A Snail Kite in profile in unmistakable
Ensconced within the verdant splendor of Parque Nacional Azul Meambar, just a short drive from Lake Yojoa, lies PANACAM Lodge, the prototypical rustic mountain hideaway. Travelers familiar with the Latin American birding circuit know and love this sort of lodge, slightly short on amenities but very long on birds. Would you trade in-room wifi for three species of motmot and two different toucans right outside the hotel restaurant? If so, I’ve found the perfect place for you.
Note how close PANACAM is to Lake Yojoa
PANACAM, an acronym for the full name of the park, is co-managed by the NGO Proyecto Aldea Global Honduras. The lodge, which feels nicely elevated at 750m above sea level, serves as a gateway to the park’s lush subtropical rainforests. However, you don’t have to delve into the depths of the forest to see splendid birds. The action begins as soon as you notice the pendulous nests of Chestnut-headed Oropendulas, visited as well by Giant Cowbirds. Lesson’s Motmots are everywhere, though you’ll want to pay attention for the rarer Keel-billed and Turquoise-browed varieties. Just walking around the open areas of the picturesque grounds yields tons of tropical pigeons, doves, flycatchers, woodpeckers, parrots, and trogons. You know you’re in the right place when you score easy views of Crimson-collared Tanager, Yellow-throated Euphonia, Masked Tityra, and Plain Chachalaca. We even found the often elusive Green-backed Sparrow right off the entry road.
One of the feeders on the back deck of the lodge © brand-new birder Shary Zepeda
Nothing improves a morning in the rainforest like the view from a platform. PANACAM’s sturdy model takes you right to the top of the canopy, perfect for viewing special species like Yellow-bellied Tyrannulet and Northern Bentbill. We wisely moved from the tower to breakfast, where we enjoyed delicious tipicos while catching point blank looks at the White-bellied Emeralds, Rufous-tailed Hummingbirds, and Violet Sabrewings at the feeders. After breakfast, we were finally able to chase down the Black-faced Antthrush calling from just off the deck. That’s right… an antthrush right behind the lodge.

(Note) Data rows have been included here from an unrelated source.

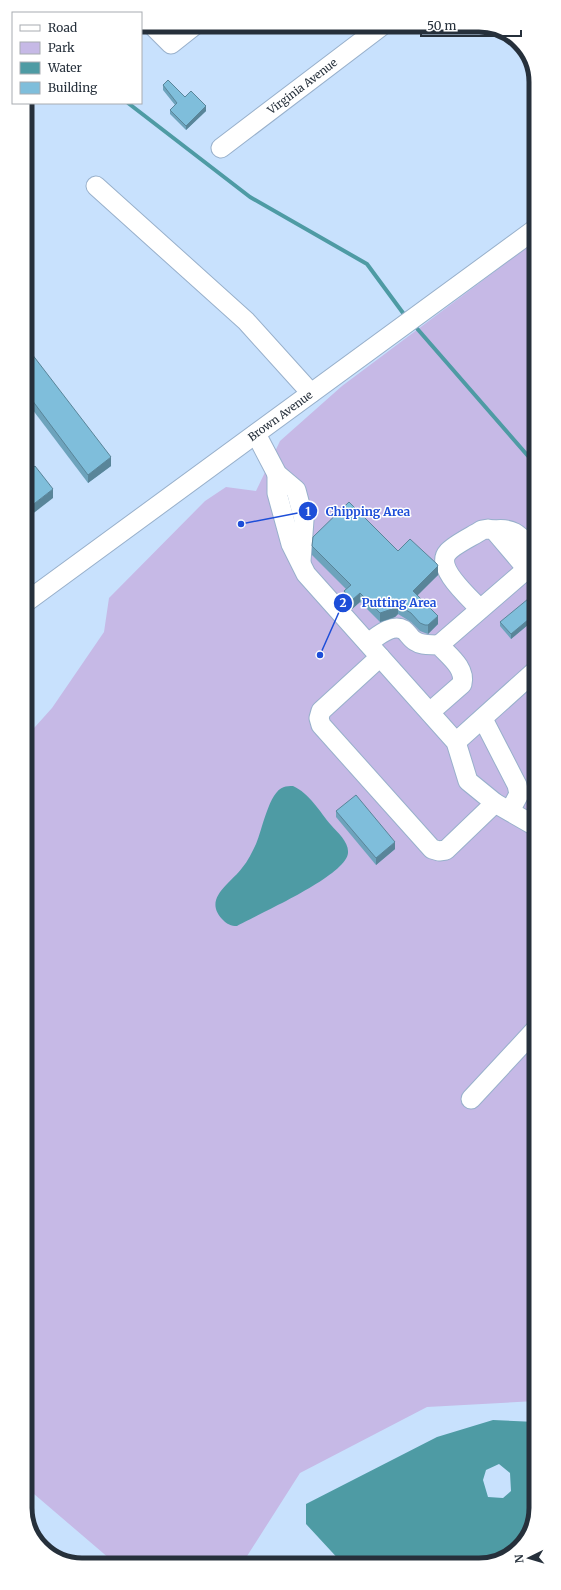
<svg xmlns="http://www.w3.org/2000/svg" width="561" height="1590" font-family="Merriweather,serif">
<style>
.green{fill:#c6b9e6}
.water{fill:#4e9ba4;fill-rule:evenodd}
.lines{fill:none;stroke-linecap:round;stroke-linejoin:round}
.stream{stroke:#4e9ba4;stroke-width:4}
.minor-casing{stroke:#98b0cb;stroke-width:21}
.minor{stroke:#fff;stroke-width:19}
.wall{fill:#6da3bc}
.shaded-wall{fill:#598599}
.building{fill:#7fbedb;stroke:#598599}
.labels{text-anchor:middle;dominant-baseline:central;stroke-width:3;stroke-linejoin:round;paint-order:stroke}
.street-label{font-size:11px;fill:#26303b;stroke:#fff}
.rim{fill:none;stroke:#26303b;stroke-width:5}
.leader{fill:none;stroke:#1d4ed8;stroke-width:1.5}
.callout-dot{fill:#1d4ed8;stroke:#fff;stroke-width:1.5}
.mark-label{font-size:12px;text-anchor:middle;font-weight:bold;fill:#fff}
.callout-label{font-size:12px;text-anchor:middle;font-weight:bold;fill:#1d4ed8;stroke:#fff;stroke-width:3;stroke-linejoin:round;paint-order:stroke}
</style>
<rect width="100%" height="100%" fill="#c8e1fd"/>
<path class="green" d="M 534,242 L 536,1401 L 427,1407 L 300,1473 L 242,1564 L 117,1565 L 27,1488 L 26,737 L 52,708 L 104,632 L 109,598 L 205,501 L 226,487 L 256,491 L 280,441 L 342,386 Z"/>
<g class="water">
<path d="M 293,786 C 309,793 320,812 331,825 C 338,833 349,842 348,853 C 346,876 258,914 237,926 C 231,926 227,924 223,920 C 202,899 230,884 242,868 C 248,861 252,852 256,844 C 262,831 269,791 284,787 C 286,786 290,786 293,786 Z"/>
<path d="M 493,1420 L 536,1422 L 536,1509 L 524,1543 L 494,1563 L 343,1564 L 306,1524 L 306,1504 L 437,1437 ZM 499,1464 L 510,1473 L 511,1491 L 503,1498 L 488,1497 L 483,1480 L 486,1470 Z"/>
</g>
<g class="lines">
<g class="stream">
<path d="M 128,103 L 250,197 L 367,264 L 406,317"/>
<path d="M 414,325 L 535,464"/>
</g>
<g class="minor-casing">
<g id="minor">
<path d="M 152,25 L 171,44 L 195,25"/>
<path id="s1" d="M 221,148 L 383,25"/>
<path d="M 96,186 L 246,321 L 311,393"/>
<path d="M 256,434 L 277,474 L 296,490 L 304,520 L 301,561"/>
<path d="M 277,474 L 277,493 L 291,544 L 306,574 L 456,742 L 468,781 L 495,803 L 535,826"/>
<path d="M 494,530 C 516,527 521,538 535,552"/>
<path id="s2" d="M 26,602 L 534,230"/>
<path d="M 480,609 C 470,598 434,567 448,552 C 455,544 473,536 482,530 L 488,529 L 494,530 L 527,569"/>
<path d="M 368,643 C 378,636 392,623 404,630 C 408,633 411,639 415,641 C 422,646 431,644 439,645 C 449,656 466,668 462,684 L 430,712"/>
<path d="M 439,645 L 535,562"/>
<path d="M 380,657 L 321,711 L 319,718 L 321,725 L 432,849 L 439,851 L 446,850 L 495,803"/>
<path d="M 483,719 L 517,785 L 519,794 L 510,811"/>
<path d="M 456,742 L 535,671"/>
<path d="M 471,1099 L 535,1030"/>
</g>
</g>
<use href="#minor" class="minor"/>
</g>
<g class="wall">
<path d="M 163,85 L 185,97 L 206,111 L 186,130 L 170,114 L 170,110 L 175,105 L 163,90 Z"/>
<path d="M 25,345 L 111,466 L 88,483 L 26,401 Z"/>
<path d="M 312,546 L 398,551 L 438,575 L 417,595 L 438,624 L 428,634 L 425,633 L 420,631 L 411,622 L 398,614 L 395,617 L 380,622 L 360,602 L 352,609 L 344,600 L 344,591 L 346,589 L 312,555 Z"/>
<path d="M 535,607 L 535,619 L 511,639 L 500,626 L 500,622 Z"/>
<path d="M 336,811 L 395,849 L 376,865 L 336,817 Z"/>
</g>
<g class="shaded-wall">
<path d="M 206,106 L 206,111 L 186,130 L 186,126 Z"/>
<path d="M 111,457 L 111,466 L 88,483 L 88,475 Z"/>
<path d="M 53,489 L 53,498 L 26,519 L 26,510 Z"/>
<path d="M 438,566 L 438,575 L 413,600 L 413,591 Z"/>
<path d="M 360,593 L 360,602 L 352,609 L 352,600 Z"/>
<path d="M 398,605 L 398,614 L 395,617 L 380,622 L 380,613 Z"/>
<path d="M 535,614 L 535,619 L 511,639 L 511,634 Z"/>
<path d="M 438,616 L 438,624 L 428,634 L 428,625 Z"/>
<path d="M 395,842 L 395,849 L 376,865 L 376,858 Z"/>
</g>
<g class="building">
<path d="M 168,80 L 185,97 L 191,91 L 206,106 L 186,126 L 170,110 L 177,103 L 163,85 Z"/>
<path d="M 25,345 L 111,457 L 88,475 L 26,392 Z"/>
<path d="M 35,466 L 53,489 L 26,510 L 26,473 Z"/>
<path d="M 349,502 L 398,551 L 410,539 L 437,564 L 438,566 L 413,591 L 438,616 L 428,625 L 425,625 L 420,623 L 411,613 L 398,605 L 395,608 L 380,613 L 360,593 L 352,600 L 344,591 L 351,585 L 312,546 L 313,537 Z"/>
<path d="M 528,599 L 535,607 L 535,614 L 511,634 L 500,622 Z"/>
<path d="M 356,795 L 395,842 L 376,858 L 336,811 Z"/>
</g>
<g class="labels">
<g class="street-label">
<text stroke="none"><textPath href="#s1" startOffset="102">Virginia Avenue</textPath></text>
<text stroke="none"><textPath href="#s2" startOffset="315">Brown Avenue</textPath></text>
</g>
</g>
<path d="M0 0H561V1590H0ZM82 32H479A50 50 0 0 1 529 82V1508A50 50 0 0 1 479 1558H82A50 50 0 0 1 32 1508V82A50 50 0 0 1 82 32Z" fill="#fff" fill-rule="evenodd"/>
<path class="rim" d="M82 32H479A50 50 0 0 1 529 82V1508A50 50 0 0 1 479 1558H82A50 50 0 0 1 32 1508V82A50 50 0 0 1 82 32Z"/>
<path class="leader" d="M241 524L308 511M320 655L343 603"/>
<g class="callout-dot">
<circle cx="241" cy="524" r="4"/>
<circle cx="320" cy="655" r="4"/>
<circle cx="308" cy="511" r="10"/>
<circle cx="343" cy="603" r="10"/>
</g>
<g class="mark-label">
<text x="308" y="516">1</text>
<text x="343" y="607">2</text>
</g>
<g class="callout-label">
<text x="368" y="516">Chipping Area</text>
<text x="399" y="607">Putting Area</text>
</g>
<rect x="12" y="12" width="130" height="92" fill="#ffffff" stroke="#a8acb1"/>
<rect x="20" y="25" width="20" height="6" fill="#ffffff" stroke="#a8acb1"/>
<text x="48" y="32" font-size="12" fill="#26303b">Road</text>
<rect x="20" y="42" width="20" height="12" fill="#c6b9e6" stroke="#a8acb1"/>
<text x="48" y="52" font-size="12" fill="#26303b">Park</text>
<rect x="20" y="62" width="20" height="12" fill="#4e9ba4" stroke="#a8acb1"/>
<text x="48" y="72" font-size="12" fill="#26303b">Water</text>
<rect x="20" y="82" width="20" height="12" fill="#7fbedb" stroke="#a8acb1"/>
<text x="48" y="92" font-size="12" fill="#26303b">Building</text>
<g transform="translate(529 1558) rotate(265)" stroke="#ffffff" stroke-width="3" paint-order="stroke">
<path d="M0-3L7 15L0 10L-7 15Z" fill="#26303b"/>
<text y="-6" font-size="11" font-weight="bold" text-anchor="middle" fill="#26303b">N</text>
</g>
<path d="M421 30v6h100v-6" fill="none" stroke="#26303b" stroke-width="2"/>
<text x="427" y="30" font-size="12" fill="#26303b" stroke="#ffffff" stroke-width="3" paint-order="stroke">50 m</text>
</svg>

What a place!
Want a bad picture of a good bird? Here’s a Yellow-bellied Tyrannulet from the top of the viewing tower.
Just because you don’t have to explore the forest trails to find fantastic birds doesn’t mean you shouldn’t. PANACAM offers an 7km trail deep into its viridian heart. We didn’t have time to travel a fraction of this inviting trail, but we explored just enough to find Little Tinamou, Buff-throated Foliage-gleaner, and Red-throated Ant-Tanager, not to mention another Black-faced Antthrush casually teeter-tottering across the trail. You get bonus points for following the calls to the Stripe-throated Hermit lek. Not bad for a single morning’s birding!
If I can get this close to a White-bellied Emerald, you can too!

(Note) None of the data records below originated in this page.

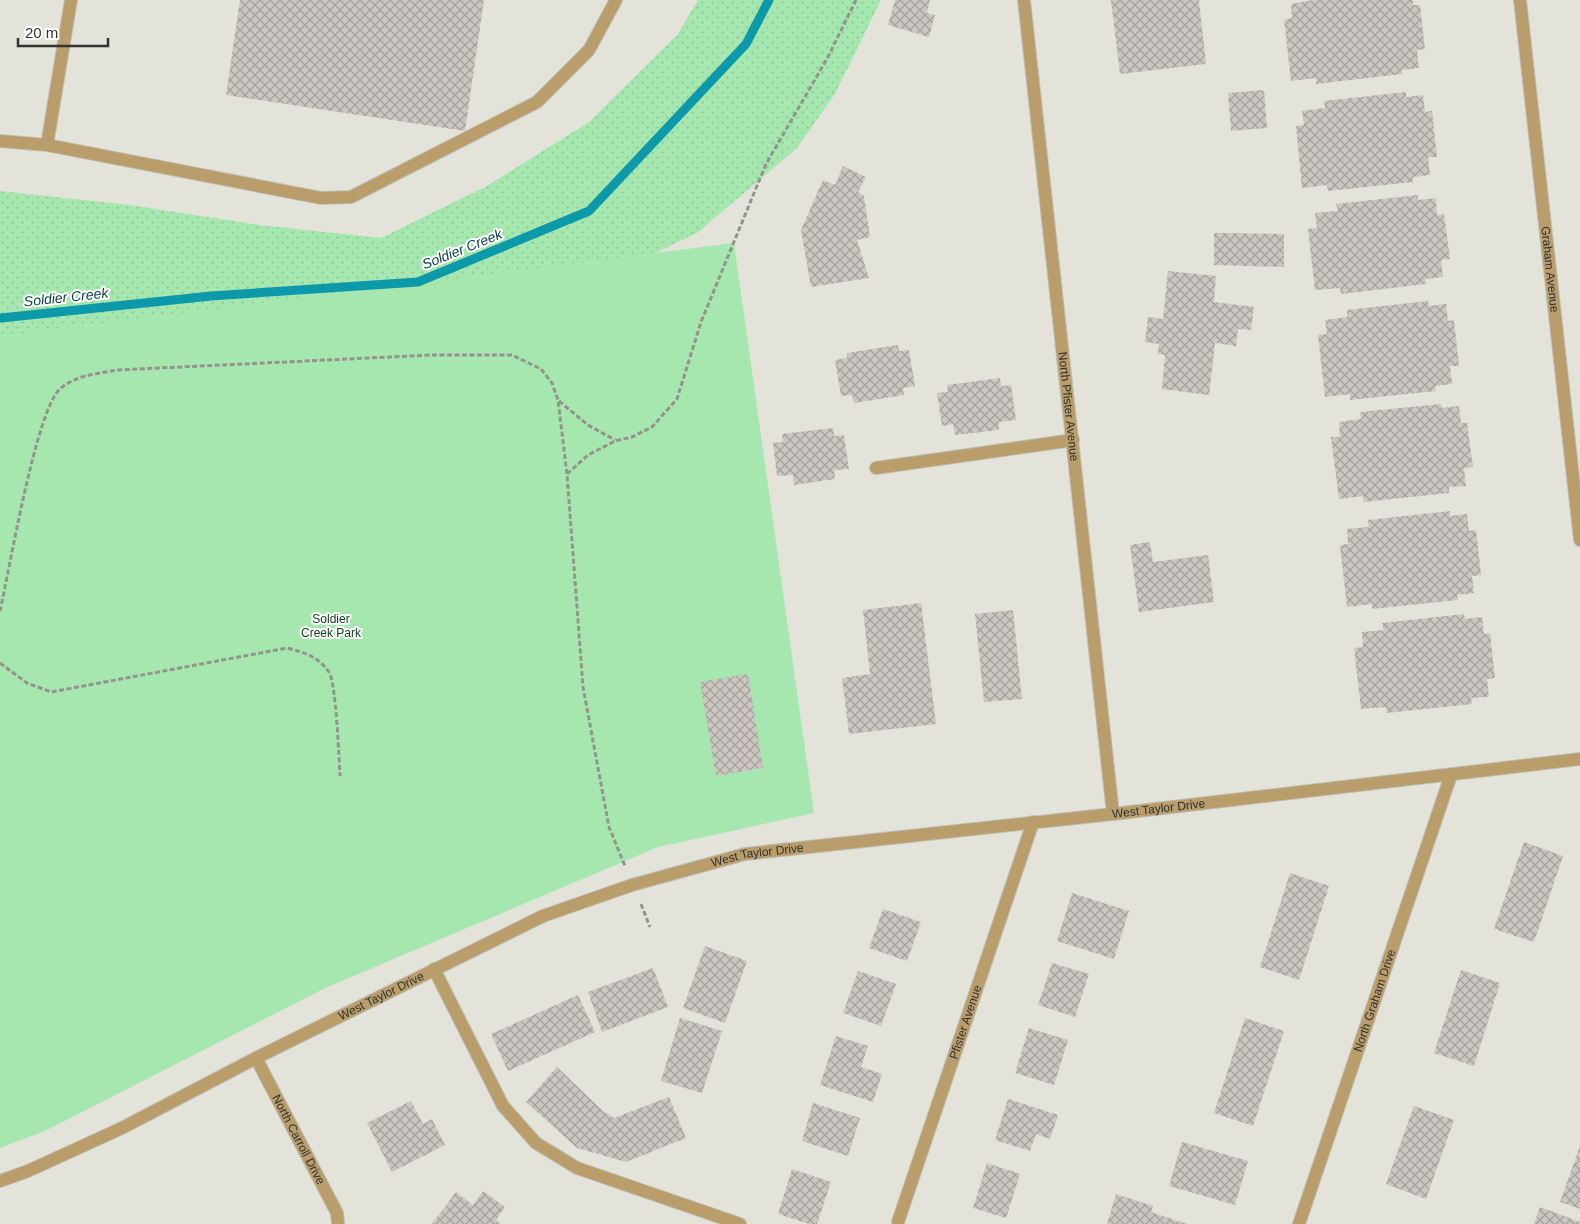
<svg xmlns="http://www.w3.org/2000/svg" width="1580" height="1224" font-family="Helvetica,sans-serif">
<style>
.grass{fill:url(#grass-dots)}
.green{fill:#a5e7af}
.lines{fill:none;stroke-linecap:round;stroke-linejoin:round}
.stream{stroke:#0c99a9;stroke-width:9}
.building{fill:url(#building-cross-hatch)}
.minor-casing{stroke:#c0c0b8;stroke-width:14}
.path{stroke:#94938d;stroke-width:3;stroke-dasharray:5 2.5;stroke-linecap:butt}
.minor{stroke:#b99d6b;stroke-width:12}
.labels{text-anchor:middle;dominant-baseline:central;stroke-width:4;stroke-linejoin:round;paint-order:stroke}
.street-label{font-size:12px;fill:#32322f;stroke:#fff}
.park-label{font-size:12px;fill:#0e411c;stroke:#fff}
.water-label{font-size:14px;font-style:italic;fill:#073e45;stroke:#fff}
</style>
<defs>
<pattern id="grass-dots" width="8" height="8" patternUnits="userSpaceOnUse" patternTransform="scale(1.25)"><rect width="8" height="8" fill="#a5e7af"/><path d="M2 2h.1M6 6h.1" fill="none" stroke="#8ec797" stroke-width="1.8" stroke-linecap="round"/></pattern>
<pattern id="building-cross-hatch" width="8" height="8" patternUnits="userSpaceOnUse" patternTransform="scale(1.25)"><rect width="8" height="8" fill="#cbc6bf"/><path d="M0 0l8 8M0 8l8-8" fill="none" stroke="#a5a19c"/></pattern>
</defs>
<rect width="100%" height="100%" fill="#e4e3da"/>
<path class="grass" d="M698,0H881L835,94L797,148L697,233L552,303L0,520V191L130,205L259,225L381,238L487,186L589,122L678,34Z"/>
<path class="green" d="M734,243L814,813L658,847L325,988L45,1131L0,1148V336Z"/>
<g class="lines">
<path class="stream" d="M1,318L211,296L418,282L589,211L746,44L769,0"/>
</g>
<g class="building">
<path d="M240,0H484L465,131L226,95Z"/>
<path d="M895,0H930L927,13L935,15L929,37L888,25Z"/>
<path d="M1111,0H1199L1206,64L1120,74Z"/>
<path d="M1313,0H1413V5H1420L1425,49L1417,50L1419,68L1401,70L1402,74L1316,84V78L1291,81L1284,20L1292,18L1291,4Z"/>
<path d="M1264,90L1267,128L1231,131L1228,93Z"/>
<path d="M1406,92V97L1423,95L1425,112L1432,111L1437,157H1428L1430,175L1413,177V182L1328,191L1327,185L1302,188L1296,126L1304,125L1302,111L1325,108L1324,101Z"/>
<path d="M843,166L866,177L858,192L864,196L870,237L857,240L869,278L811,287L801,230L823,180L835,185Z"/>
<path d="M1418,195V200L1436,198L1437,215L1444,214L1450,259L1441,260L1443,277L1425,279L1426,284L1341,294L1340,288L1315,290L1308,229L1317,228L1315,213L1338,211L1336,204Z"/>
<path d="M1214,233L1284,234V267L1214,265Z"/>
<path d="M1168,271L1216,276L1214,302L1254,307L1251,330L1238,329L1236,346L1215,343L1209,395L1162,389L1165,355L1158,354L1159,344L1145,342L1148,317L1163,319Z"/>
<path d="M1428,301L1429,306L1446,304L1448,321L1454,320L1459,366H1450L1452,384L1435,386L1436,391L1350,400V394L1325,397L1318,335L1327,334L1325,320L1347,317V310Z"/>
<path d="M898,345L899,351L909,350L915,386L903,388L904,395L854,403L852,395L841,396L835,360L847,358V353Z"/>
<path d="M1000,378L1001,386L1011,385L1016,420L999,422V430L955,435L953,424L942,426L937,393L948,392L947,385Z"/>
<path d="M1441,404L1442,408L1459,406L1461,423H1467L1473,467L1464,468L1466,486L1449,487V493L1364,502L1363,496L1339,499L1331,437H1340L1339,422L1361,419L1360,412Z"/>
<path d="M833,428L834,436L844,435L849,469L834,470L835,479L794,485L793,475L777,476L773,443L783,442L782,434Z"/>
<path d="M1450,511V516L1467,514L1469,531L1476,530L1481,575L1472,576L1474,593L1457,595L1458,600L1372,609V604L1347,607L1340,545L1348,544L1347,529L1369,527L1368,520Z"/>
<path d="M1150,542L1153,562L1208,555L1214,602L1139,612L1130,545Z"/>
<path d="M921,603L936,724L849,734L842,678L870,674L863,610Z"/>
<path d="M1013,610L1022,699L984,702L975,614Z"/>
<path d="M1464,614L1465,619L1482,617L1484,634L1490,633L1495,678L1487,679L1489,697L1471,698L1472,704L1387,713L1386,707L1361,709L1354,648L1363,647L1362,632L1384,630L1382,623Z"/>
<path d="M748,674L763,768L716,776L700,682Z"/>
<path d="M1524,842L1563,856L1534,942L1494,929Z"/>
<path d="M1290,873L1329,886L1299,980L1260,967Z"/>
<path d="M1072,893L1129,911L1114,959L1057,941Z"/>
<path d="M883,909L921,922L907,961L869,948Z"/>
<path d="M705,946L747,961L725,1023L683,1008Z"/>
<path d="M1052,963L1089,974L1075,1017L1038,1005Z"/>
<path d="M653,968L668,1007L602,1032L588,992Z"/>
<path d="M1461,970L1500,983L1474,1066L1434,1053Z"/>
<path d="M858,971L896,984L881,1026L843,1013Z"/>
<path d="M578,995L595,1032L508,1071L491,1034Z"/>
<path d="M680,1018L722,1031L702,1093L661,1081Z"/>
<path d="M1245,1018L1284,1031L1253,1126L1214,1113Z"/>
<path d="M1029,1028L1068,1040L1054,1085L1015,1073Z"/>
<path d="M836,1036L868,1046L861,1067L882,1074L873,1102L820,1085Z"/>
<path d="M557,1067L603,1111L614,1118L669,1097L686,1138L626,1162L577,1148L526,1102Z"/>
<path d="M1008,1099L1058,1115L1050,1139L1036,1134L1030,1151L995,1140Z"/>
<path d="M411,1101L423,1124L432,1119L445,1145L392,1172L367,1123Z"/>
<path d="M813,1103L860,1118L848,1156L802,1141Z"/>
<path d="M1414,1106L1454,1120L1426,1199L1386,1184Z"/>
<path d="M1182,1142L1248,1161L1235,1205L1169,1186Z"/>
<path d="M1580,1146V1209L1560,1202Z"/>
<path d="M987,1163L1020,1174L1006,1218L973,1208Z"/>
<path d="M792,1169L831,1182L817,1224H809L778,1214Z"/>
<path d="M483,1191L505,1207L496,1220L501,1224H432L456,1192L473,1205Z"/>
<path d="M1116,1194L1153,1206L1151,1212L1187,1224H1107Z"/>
<path d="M1540,1207L1580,1222V1224H1534Z"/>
</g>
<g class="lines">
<defs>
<g id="minor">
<path id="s1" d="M1024,0L1113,814"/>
<path id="s2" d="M1520,0L1580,540"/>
<path d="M0,141L47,145L71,0"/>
<path d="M47,145L321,198L351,197L537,102L589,50L616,0"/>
<path d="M876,468L1073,440"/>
<path d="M434,969L503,1106L536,1143L577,1168L740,1224"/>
<path id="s3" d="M256,1058L337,1213L338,1224"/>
<path id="s4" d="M0,1181L28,1171L122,1128L256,1058L543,916L632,885L745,854L1113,814L1580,759"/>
<path id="s5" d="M898,1222L1033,822"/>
<path id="s6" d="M1299,1224L1451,775"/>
</g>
</defs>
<use href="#minor" class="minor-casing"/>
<g class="path">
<path d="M559,401L588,425L615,440"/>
<path d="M567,474L588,455L615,441L632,437L652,427L677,399L701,322L766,164L828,57L856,0"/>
<path d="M0,611C9,572 36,410 60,389C75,375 97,374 117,370L432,355H512L541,369L552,383L558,400L567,474L583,687L609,827L625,866"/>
<path d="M0,663L27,683L51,692L287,648C306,653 317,656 329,672C336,682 339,759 340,776"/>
<path d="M641,904L650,927"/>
</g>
<use href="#minor" class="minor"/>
</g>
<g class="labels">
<g class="street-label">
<text stroke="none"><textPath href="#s2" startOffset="271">Graham Avenue</textPath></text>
<text stroke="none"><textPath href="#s1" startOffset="409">North Pfister Avenue</textPath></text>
<text stroke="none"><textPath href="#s4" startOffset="1232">West Taylor Drive</textPath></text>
<text stroke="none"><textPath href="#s4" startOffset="828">West Taylor Drive</textPath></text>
<text stroke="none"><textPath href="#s4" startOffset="424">West Taylor Drive</textPath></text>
<text stroke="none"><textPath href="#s6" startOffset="236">North Graham Drive</textPath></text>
<text stroke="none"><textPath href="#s5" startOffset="211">Pfister Avenue</textPath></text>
<text stroke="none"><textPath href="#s3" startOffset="92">North Carroll Drive</textPath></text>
</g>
<g class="park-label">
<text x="331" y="619">Soldier<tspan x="331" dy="14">Creek Park</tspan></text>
</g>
<g class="water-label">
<text transform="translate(462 249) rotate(-22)">Soldier Creek</text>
<text transform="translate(66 297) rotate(-6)">Soldier Creek</text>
</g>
</g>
<path d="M18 38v8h90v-8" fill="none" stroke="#32322f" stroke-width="2.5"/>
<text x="25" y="38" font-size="15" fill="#32322f" stroke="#ffffff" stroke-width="4" paint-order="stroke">20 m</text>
</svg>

PANACAM Lodge delivers excellent food, wonderful lodging, and endless birds. Two nights at PANACAM hardly scratches the surface of what this magical lodge and the greater Interior Atlantic Forest have to offer, especially when you consider some of the extensions ambitious birders can add from this home base. Scouring Lake Yojoa for rarities is just the beginning of this area’s options. PANACAM serves as a perfect base for many of the most coveted birds in Honduras, even the mighty Honduran Emerald if you know where to look. Luckily, I know and will be happy to share that information very soon…
I will always be grateful to Instituto Hondureño de Turismo for showing me how phenomenal birding, culture, and hospitality can be in Honduras (and sharing some of the better photos you see above!) Muchas gracias as well to Professor Oliver Komar, Yobani A. Peraza of Xukpi Tours, and other outstanding local guides for getting us on so many amazing birds!